-------- Exercise inputs
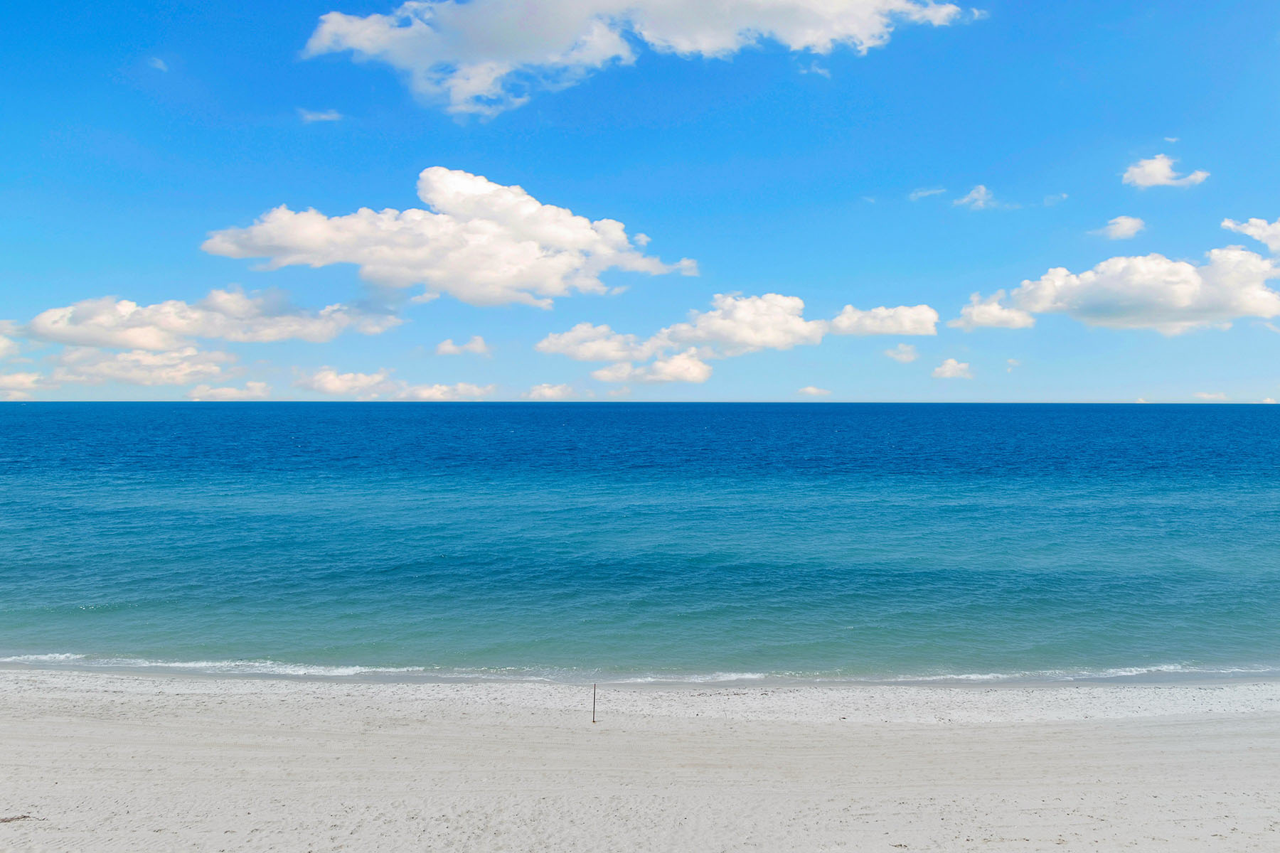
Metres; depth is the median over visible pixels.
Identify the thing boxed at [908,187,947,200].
cloud
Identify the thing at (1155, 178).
cloud
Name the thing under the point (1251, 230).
cloud
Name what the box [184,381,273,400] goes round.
cloud
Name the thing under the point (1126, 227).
cloud
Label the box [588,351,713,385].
cloud
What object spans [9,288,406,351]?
cloud
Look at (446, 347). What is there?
cloud
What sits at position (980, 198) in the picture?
cloud
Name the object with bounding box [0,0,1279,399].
sky
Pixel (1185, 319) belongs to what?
cloud
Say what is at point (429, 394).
cloud
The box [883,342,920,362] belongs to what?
cloud
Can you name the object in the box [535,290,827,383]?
cloud
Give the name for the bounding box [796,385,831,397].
cloud
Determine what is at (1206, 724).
sand beach
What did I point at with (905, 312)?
cloud
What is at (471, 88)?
cloud
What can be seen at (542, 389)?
cloud
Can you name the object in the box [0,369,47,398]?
cloud
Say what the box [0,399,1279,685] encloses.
sea
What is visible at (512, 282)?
cloud
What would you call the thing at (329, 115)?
cloud
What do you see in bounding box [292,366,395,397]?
cloud
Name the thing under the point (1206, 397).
cloud
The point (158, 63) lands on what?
cloud
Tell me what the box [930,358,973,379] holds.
cloud
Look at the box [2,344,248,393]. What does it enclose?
cloud
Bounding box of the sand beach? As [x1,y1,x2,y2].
[0,664,1279,852]
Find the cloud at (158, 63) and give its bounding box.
[149,55,168,70]
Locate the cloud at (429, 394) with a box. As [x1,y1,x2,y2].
[393,381,497,400]
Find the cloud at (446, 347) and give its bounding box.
[434,334,492,355]
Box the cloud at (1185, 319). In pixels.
[956,242,1279,335]
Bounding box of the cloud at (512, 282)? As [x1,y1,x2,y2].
[197,166,696,307]
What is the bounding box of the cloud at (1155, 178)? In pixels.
[1121,153,1210,188]
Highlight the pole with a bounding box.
[591,682,598,724]
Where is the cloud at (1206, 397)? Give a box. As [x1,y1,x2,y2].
[1191,391,1228,400]
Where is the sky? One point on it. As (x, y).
(522, 158)
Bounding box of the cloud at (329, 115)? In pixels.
[297,107,343,121]
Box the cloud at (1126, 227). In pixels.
[1091,215,1147,239]
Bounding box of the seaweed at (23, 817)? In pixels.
[0,813,39,823]
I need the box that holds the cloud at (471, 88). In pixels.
[298,0,979,119]
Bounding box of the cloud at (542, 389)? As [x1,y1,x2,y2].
[524,382,575,399]
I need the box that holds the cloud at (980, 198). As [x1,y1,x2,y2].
[952,184,996,210]
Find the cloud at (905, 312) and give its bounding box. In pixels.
[824,304,938,337]
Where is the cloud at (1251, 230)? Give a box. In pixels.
[1219,216,1279,252]
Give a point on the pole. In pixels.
(594, 695)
----------------
Work request: Give back every record above word for word; the pictures have no place in it.

Written solution:
Metres; depth is the median over visible pixels.
Identify the thing boxed at [908,187,947,200].
cloud
Identify the thing at (1155, 178).
cloud
Name the thing under the point (1251, 230).
cloud
Name what the box [184,381,273,400] goes round.
cloud
Name the thing under the point (1126, 227).
cloud
Label the box [588,351,713,385].
cloud
What object spans [9,288,406,351]?
cloud
Look at (446, 347). What is there?
cloud
What sits at position (980, 198) in the picture?
cloud
Name the object with bounding box [0,0,1279,399].
sky
Pixel (1185, 319) belongs to what?
cloud
Say what is at point (429, 394).
cloud
The box [883,342,920,362] belongs to what?
cloud
Can you name the object in the box [535,290,827,383]?
cloud
Give the name for the bounding box [796,385,831,397].
cloud
Determine what is at (1206, 724).
sand beach
What did I point at with (905, 312)?
cloud
What is at (471, 88)?
cloud
What can be seen at (542, 389)?
cloud
Can you name the object in the box [0,369,47,398]?
cloud
Say what the box [0,399,1279,685] encloses.
sea
What is visible at (512, 282)?
cloud
What would you call the thing at (329, 115)?
cloud
What do you see in bounding box [292,366,395,397]?
cloud
Name the thing under the point (1206, 397).
cloud
The point (158, 63) lands on what?
cloud
Tell me what the box [930,358,973,379] holds.
cloud
Look at the box [2,344,248,393]. What does it enclose?
cloud
Bounding box of the sand beach? As [x1,y1,x2,y2].
[0,664,1279,852]
Find the cloud at (158, 63) and give its bounding box.
[149,55,168,70]
Locate the cloud at (429, 394) with a box. As [x1,y1,x2,y2].
[393,381,497,400]
Find the cloud at (446, 347) and give its bounding box.
[434,334,492,355]
Box the cloud at (1185, 319). In pixels.
[956,242,1279,335]
Bounding box of the cloud at (512, 282)? As [x1,y1,x2,y2].
[197,166,696,307]
What is the bounding box of the cloud at (1155, 178)? In pixels.
[1121,153,1210,188]
Highlight the pole with a bounding box.
[591,682,598,724]
Where is the cloud at (1206, 397)? Give a box. As [x1,y1,x2,y2].
[1191,391,1228,400]
Where is the sky? One point on it. As (x, y).
(522, 158)
Bounding box of the cloud at (329, 115)? In pixels.
[297,107,343,121]
Box the cloud at (1126, 227). In pixels.
[1091,215,1147,239]
Bounding box of the seaweed at (23, 817)? In pixels.
[0,813,39,823]
I need the box that holds the cloud at (471, 88). In pixels.
[298,0,979,119]
Bounding box of the cloud at (542, 389)? As [x1,y1,x2,y2].
[524,382,575,399]
I need the box that holds the cloud at (980, 198). As [x1,y1,x2,y2].
[952,184,996,210]
Find the cloud at (905, 312) and give its bounding box. In pixels.
[824,304,938,337]
Where is the cloud at (1251, 230)? Give a box. In pixels.
[1219,216,1279,252]
Give a point on the pole. In pixels.
(594, 695)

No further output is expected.